The question, then, is whether there is a distinction between “For Sale” signs and political signs, considering the fact that political signs seem to have more to do with free speech than "For Sale" signs. When analyzing government regulation of speech, the courts often distinguish between "commercial speech" and other types of speech, and find that commercial speech is not entitled to the same level of protection as other types of speech. But does that matter in a community association?
The answer is that pursuant to Civil Code Section 1353.6: The governing documents, including the operating rules,
may not prohibit posting or displaying of noncommercial signs,
posters, flags, or banners on or in an owner's separate interest,
except as required for the protection of public health or safety or
if the posting or display would violate a local, state, or federal
Follow this link to see the entire code section, including what constitutes a sign.
While there are no court decisions in California on this issue, it is interesting to see what court decisions have come down in other states.
In Kansas, the legislature passed legislation which makes it illegal for neighborhoods to adopt restrictive covenants prohibiting political yard signs. David Hudson, a First Amendment scholar at Vanderbilt University, has done research to cast doubt on the legitimacy of such laws. He states: “The First Amendment generally protects people only from government interference with speech.” Mr Hudson cited a Pennsylvania court ruling which stated that an association did not violate the First Amendment by removing political signs in accordance with the association’s declaration prohibiting the posting of signs at the individual units. The judge included the following statement in the ruling:
“The courts of the Commonwealth have vigorously defended the rights which are guaranteed to our citizens by both the Federal and our Commonwealth’s constitutions. One of the fundamental precepts which we recognize, however, is the individual freedom to contractually restrict, or even give up those rights. The homeowners challenging the sign prohibition contractually agreed by the provisions in the Declaration at the time of purchase, thereby relinquishing their freedom of speech concerns regarding placing signs on their property.”
Another significant case was decided in New Jersey.
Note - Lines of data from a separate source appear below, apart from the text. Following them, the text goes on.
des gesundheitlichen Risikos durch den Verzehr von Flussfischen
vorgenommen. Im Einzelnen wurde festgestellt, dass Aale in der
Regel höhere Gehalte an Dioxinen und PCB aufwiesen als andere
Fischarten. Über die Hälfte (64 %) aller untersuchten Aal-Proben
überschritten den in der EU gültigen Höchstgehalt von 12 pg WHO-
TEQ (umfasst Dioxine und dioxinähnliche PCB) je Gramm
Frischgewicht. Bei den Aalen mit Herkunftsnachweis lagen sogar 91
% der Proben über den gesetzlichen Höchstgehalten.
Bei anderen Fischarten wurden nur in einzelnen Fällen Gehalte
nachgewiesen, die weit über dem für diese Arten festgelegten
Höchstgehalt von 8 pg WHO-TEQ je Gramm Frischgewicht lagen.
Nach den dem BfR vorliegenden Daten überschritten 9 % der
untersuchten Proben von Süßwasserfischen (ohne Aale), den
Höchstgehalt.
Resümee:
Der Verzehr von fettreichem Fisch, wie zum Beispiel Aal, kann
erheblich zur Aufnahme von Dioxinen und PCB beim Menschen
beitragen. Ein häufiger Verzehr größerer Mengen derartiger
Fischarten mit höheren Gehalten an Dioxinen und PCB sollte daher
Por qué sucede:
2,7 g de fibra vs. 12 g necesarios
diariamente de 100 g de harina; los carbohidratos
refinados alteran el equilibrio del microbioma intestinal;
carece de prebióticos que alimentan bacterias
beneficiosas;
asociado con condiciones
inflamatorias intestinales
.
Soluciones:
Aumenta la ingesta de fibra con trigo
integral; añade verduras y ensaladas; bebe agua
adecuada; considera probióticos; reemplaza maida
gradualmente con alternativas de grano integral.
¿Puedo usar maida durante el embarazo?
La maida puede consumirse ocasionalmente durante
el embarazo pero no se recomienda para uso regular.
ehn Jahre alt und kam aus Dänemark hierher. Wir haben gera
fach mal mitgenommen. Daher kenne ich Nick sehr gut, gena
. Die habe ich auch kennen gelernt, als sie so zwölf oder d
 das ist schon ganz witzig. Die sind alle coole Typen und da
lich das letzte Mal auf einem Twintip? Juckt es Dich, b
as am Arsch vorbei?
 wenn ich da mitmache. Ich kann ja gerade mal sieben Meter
In a ruling that could have implications beyond New Jersey, in 2007 the New Jersey Supreme Court upheld the right of homeowners’ associations to restrict the posting of political signs and other forms of constitutionally protected speech, as long as the restrictions are not “unreasonable or oppressive.”
In a unanimous decision, the Court ruled:
“We conclude that in balancing plaintiffs’ expressional rights against he association’s private property rights, the association’s policies do not violate the free-speech and right-of-assembly clauses of the New Jersey Constitution.”
So, what’s the best way to deal with the issue?
We advise that when dealing with any signs, consider the Civil Code as to size, etc. and location, and if the sign is placed in their window or on their property, then it must likely be permitted.
On the other hand, a mannequin dressed to look like a political candidate hanging from a noose (as was the case in West Hollywood until governmental pressure convinced the owner that it should be removed) is not a “sign” that must be permitted.
In the meantime, we urge you all to exercise your right to vote and let your preferences be known in order to fully participate in the electoral process.